Telltale Sign #2: Messages Marked as Read (That You Didn’t Read)

Another technique we saw was attackers marking email messages as unread after opening them to bring the mailbox back to its original condition. Following is an example from a Yandex email log (Figure 4). Yandex is an email provider and search engine used in Russia, the Ukraine, Belarus, Kazakhstan and Turkey (their search engine has about a 65% market share in Russia). It’s used as an example here as other mail providers (such as Gmail, Yahoo and Microsoft Hotmail/Outlook) don’t contain activity logs for read/unread messages. This type of strange read/unread email activity indicates a hacker has been in the account.

email messages marked as unread 4

Figure 4: Examples in a Yandex activity log of a perpetrator marking email messages as unread after opening them.

Telltale Sign #3: Sent Items (You Didn’t Send) and Delivery Failure Notification Messages

Thirteen percent of attackers deleted emails they sent from compromised accounts (such as those sent to launch a new phishing campaign) as well as the failure notification messages, which inform the sender about the inability to deliver a message. These emails are typical when using the account for spamming purposes when the email provider identifies the spamming attempt and blocks the burst of spam emails. Of course, if 13% deleted sent items and failure notifications, then the vast majority—87%—did not and left evidence behind that they hacked the account.

Protecting Accounts

Despite the various actions attackers used for covering their tracks, many of them left considerable traces in the hacked accounts, showing that in some ways hackers are no different than their victims. Users can be lax when it comes to security awareness and get themselves in trouble by not being more attentive of their actions. Hackers can be sloppy too—their lack of attention can alert a victim that their account has been compromised.

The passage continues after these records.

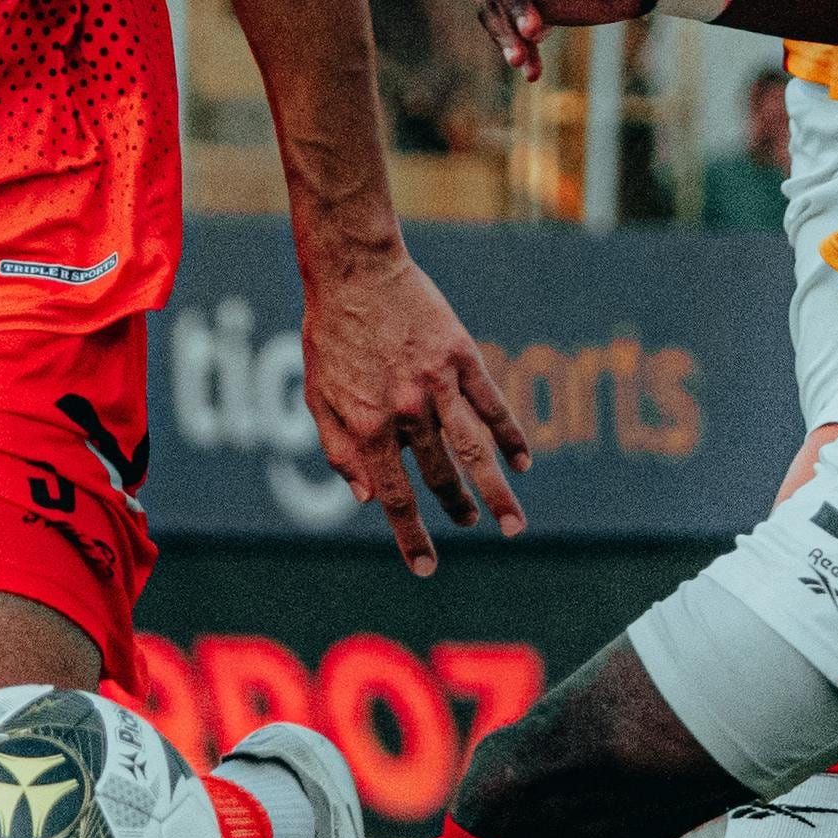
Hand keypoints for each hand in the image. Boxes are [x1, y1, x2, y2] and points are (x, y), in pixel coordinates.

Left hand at [295, 244, 532, 575]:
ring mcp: (438, 384)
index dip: (411, 537)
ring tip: (512, 524)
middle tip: (471, 525)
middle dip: (458, 510)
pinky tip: (521, 462)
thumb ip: (337, 449)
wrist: (355, 270)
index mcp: (367, 426)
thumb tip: (364, 499)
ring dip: (495, 492)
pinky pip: (493, 405)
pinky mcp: (462, 357)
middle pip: (441, 477)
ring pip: (475, 450)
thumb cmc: (329, 333)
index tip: (426, 568)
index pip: (395, 497)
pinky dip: (510, 436)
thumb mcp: (316, 396)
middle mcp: (406, 412)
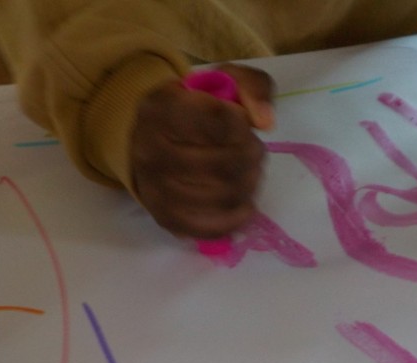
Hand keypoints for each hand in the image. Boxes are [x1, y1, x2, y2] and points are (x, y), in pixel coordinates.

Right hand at [131, 64, 274, 238]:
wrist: (154, 141)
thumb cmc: (195, 110)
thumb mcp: (222, 81)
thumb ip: (253, 87)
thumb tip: (266, 122)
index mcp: (162, 108)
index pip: (220, 120)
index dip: (242, 123)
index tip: (240, 121)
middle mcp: (150, 150)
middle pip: (227, 164)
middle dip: (252, 156)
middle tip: (251, 150)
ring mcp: (156, 189)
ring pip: (225, 196)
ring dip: (250, 183)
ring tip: (247, 171)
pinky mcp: (167, 219)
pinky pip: (214, 227)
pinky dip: (239, 216)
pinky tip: (243, 201)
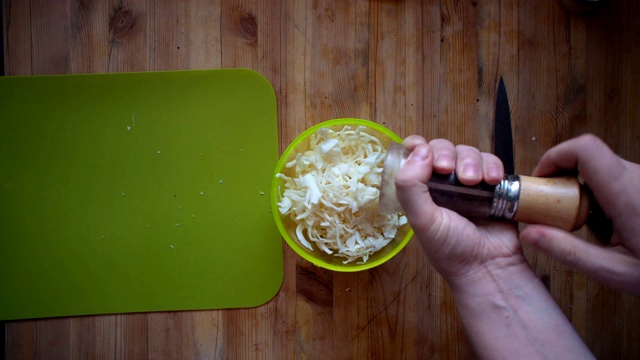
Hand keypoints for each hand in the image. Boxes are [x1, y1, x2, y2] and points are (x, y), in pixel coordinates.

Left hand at [394, 136, 521, 281]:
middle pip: (442, 148)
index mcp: (419, 189)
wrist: (488, 266)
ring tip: (474, 181)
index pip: (413, 155)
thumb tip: (418, 149)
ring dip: (471, 161)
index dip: (418, 146)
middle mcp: (442, 183)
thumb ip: (410, 186)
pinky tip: (492, 180)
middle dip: (447, 154)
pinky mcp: (492, 184)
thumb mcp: (421, 220)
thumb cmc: (450, 249)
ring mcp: (468, 182)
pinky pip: (491, 162)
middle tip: (450, 170)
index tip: (425, 151)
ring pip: (467, 152)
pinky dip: (492, 165)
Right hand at [519, 134, 639, 295]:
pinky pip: (616, 180)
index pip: (584, 148)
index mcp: (626, 192)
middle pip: (588, 158)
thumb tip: (530, 234)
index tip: (541, 179)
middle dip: (564, 179)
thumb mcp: (614, 271)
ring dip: (584, 191)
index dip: (555, 156)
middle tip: (555, 210)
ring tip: (587, 227)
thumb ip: (568, 251)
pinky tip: (610, 227)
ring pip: (601, 169)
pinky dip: (602, 197)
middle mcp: (638, 177)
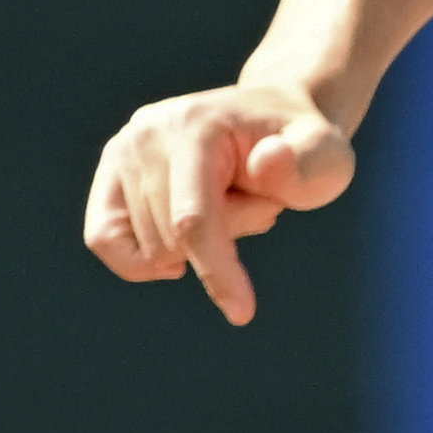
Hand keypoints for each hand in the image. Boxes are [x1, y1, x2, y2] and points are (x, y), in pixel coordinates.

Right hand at [82, 81, 357, 326]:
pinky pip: (105, 240)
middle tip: (259, 201)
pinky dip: (146, 258)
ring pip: (148, 246)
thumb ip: (309, 163)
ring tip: (232, 200)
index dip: (216, 270)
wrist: (274, 118)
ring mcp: (121, 152)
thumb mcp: (327, 153)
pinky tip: (188, 242)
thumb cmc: (304, 144)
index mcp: (194, 127)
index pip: (194, 218)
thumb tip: (267, 165)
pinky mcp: (110, 174)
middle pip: (174, 238)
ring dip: (200, 243)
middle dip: (228, 240)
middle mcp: (145, 136)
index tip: (242, 314)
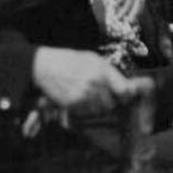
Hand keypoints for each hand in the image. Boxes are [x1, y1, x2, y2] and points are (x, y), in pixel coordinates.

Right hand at [31, 47, 147, 114]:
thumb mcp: (92, 58)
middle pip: (111, 104)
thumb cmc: (69, 60)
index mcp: (101, 71)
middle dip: (109, 102)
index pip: (124, 89)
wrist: (45, 66)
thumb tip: (125, 86)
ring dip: (97, 108)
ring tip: (89, 98)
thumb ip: (109, 72)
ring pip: (99, 111)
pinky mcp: (71, 104)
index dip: (127, 94)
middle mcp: (94, 84)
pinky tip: (80, 100)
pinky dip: (85, 110)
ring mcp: (82, 96)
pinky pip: (85, 113)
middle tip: (103, 96)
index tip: (126, 95)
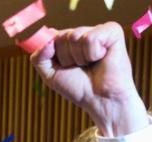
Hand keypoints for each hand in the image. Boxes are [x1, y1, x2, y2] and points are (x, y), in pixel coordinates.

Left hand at [30, 22, 147, 136]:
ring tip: (91, 65)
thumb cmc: (78, 88)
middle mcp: (83, 33)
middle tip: (80, 68)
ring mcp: (98, 30)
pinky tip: (101, 58)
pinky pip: (90, 38)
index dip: (53, 52)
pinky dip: (93, 53)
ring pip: (75, 36)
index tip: (61, 65)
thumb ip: (39, 58)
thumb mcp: (50, 75)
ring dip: (80, 57)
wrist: (101, 100)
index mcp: (70, 41)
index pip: (51, 37)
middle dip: (67, 58)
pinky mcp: (112, 31)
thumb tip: (48, 42)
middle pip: (62, 36)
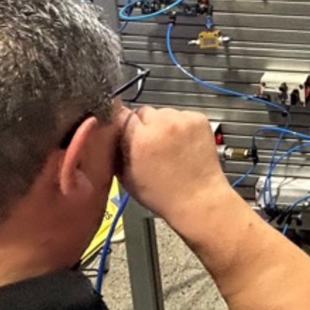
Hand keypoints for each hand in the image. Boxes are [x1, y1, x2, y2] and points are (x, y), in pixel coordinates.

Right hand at [116, 105, 230, 224]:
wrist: (197, 198)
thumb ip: (116, 150)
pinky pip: (182, 116)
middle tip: (149, 143)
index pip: (122, 114)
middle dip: (143, 125)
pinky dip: (180, 126)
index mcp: (140, 138)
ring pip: (163, 113)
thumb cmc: (162, 194)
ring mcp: (182, 120)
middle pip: (143, 112)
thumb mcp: (126, 176)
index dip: (122, 123)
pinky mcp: (198, 119)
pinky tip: (181, 144)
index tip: (124, 130)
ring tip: (168, 146)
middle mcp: (161, 124)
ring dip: (162, 125)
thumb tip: (111, 132)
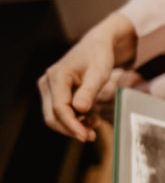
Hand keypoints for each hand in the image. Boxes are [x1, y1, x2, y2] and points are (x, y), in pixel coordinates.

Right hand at [38, 13, 136, 141]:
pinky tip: (90, 118)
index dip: (72, 125)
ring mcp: (49, 87)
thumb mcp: (99, 72)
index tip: (86, 136)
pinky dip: (74, 118)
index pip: (60, 109)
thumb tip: (79, 109)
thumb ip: (89, 90)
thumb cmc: (99, 56)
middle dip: (71, 129)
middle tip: (91, 136)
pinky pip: (60, 111)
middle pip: (53, 116)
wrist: (97, 45)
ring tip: (94, 125)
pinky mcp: (54, 91)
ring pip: (55, 116)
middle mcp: (47, 82)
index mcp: (57, 77)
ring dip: (73, 125)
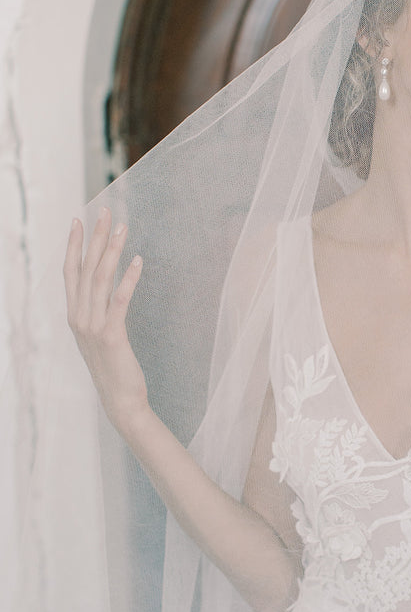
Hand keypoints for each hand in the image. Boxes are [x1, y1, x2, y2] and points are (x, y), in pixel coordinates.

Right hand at [63, 207, 148, 433]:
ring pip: (100, 279)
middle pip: (85, 268)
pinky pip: (119, 300)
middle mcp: (79, 317)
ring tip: (123, 228)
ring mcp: (93, 326)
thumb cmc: (114, 367)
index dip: (75, 245)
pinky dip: (128, 278)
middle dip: (95, 238)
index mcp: (74, 315)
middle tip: (105, 211)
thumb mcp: (99, 335)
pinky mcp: (112, 335)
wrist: (120, 399)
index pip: (71, 272)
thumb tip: (102, 289)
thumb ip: (97, 312)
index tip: (79, 220)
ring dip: (112, 251)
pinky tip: (138, 260)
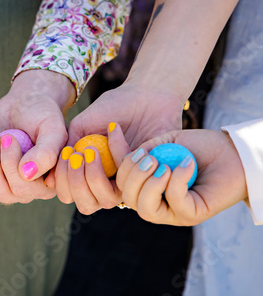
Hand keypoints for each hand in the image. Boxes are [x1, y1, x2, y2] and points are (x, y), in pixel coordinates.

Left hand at [0, 70, 74, 203]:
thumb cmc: (43, 116)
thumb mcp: (52, 129)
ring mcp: (3, 185)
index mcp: (45, 186)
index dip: (11, 163)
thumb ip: (46, 153)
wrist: (24, 104)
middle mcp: (24, 192)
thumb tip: (26, 175)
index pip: (23, 189)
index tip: (10, 138)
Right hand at [47, 81, 183, 212]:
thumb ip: (65, 150)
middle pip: (86, 204)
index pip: (69, 195)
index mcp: (87, 174)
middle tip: (76, 156)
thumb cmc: (112, 108)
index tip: (66, 155)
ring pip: (105, 200)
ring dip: (93, 177)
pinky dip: (116, 152)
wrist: (145, 94)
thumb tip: (49, 181)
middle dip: (76, 183)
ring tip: (91, 151)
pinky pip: (126, 177)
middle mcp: (106, 183)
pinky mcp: (145, 176)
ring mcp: (125, 182)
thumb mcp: (80, 126)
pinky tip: (114, 129)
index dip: (63, 182)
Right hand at [116, 129, 246, 225]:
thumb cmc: (199, 148)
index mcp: (144, 187)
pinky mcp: (191, 215)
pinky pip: (174, 202)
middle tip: (150, 158)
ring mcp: (172, 212)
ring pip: (145, 209)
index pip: (119, 182)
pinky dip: (177, 180)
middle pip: (127, 198)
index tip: (116, 132)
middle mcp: (155, 202)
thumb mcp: (165, 143)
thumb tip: (122, 155)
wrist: (232, 153)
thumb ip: (144, 150)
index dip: (116, 160)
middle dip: (133, 175)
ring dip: (150, 184)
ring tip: (164, 166)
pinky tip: (186, 165)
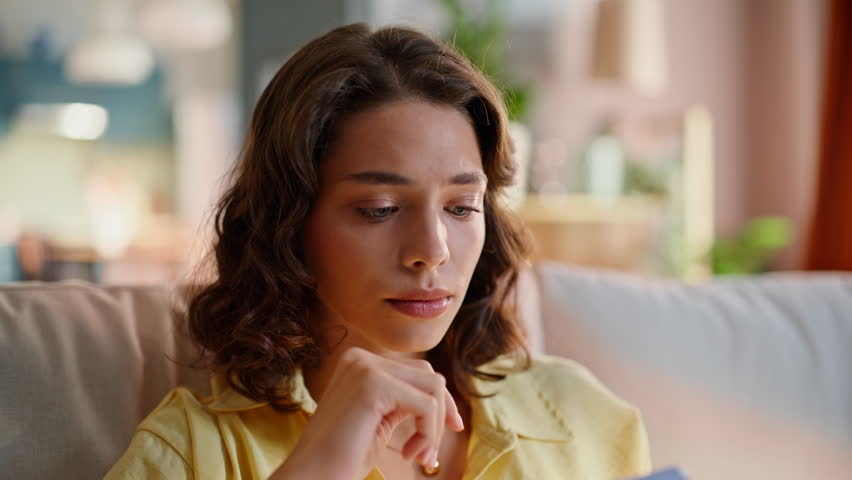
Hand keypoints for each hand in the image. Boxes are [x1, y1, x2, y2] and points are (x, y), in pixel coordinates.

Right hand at [271, 347, 464, 479]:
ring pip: (433, 388)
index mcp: (360, 363)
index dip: (441, 402)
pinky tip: (410, 455)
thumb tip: (442, 398)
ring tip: (419, 457)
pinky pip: (426, 405)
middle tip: (429, 455)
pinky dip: (428, 433)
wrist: (312, 478)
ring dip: (434, 428)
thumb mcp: (380, 419)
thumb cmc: (344, 457)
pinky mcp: (373, 385)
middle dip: (441, 414)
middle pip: (429, 376)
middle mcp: (361, 358)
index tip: (452, 428)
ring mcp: (366, 368)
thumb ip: (403, 400)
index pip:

If an account has been compromised, the first course of action should be to change the password. Two-factor authentication remains the tool of choice for protecting accounts from takeover, or at least a recovery email or phone number to be immediately alerted to alternative accounts/devices about possible threats to the account’s security. However, being watchful for attack hints like suspicious items in the sent items or trash folders, suspicious sign-in messages and messages marked as read which users don’t remember reading, can lead to early detection of account takeover and give the victim the opportunity to take back control of their account.”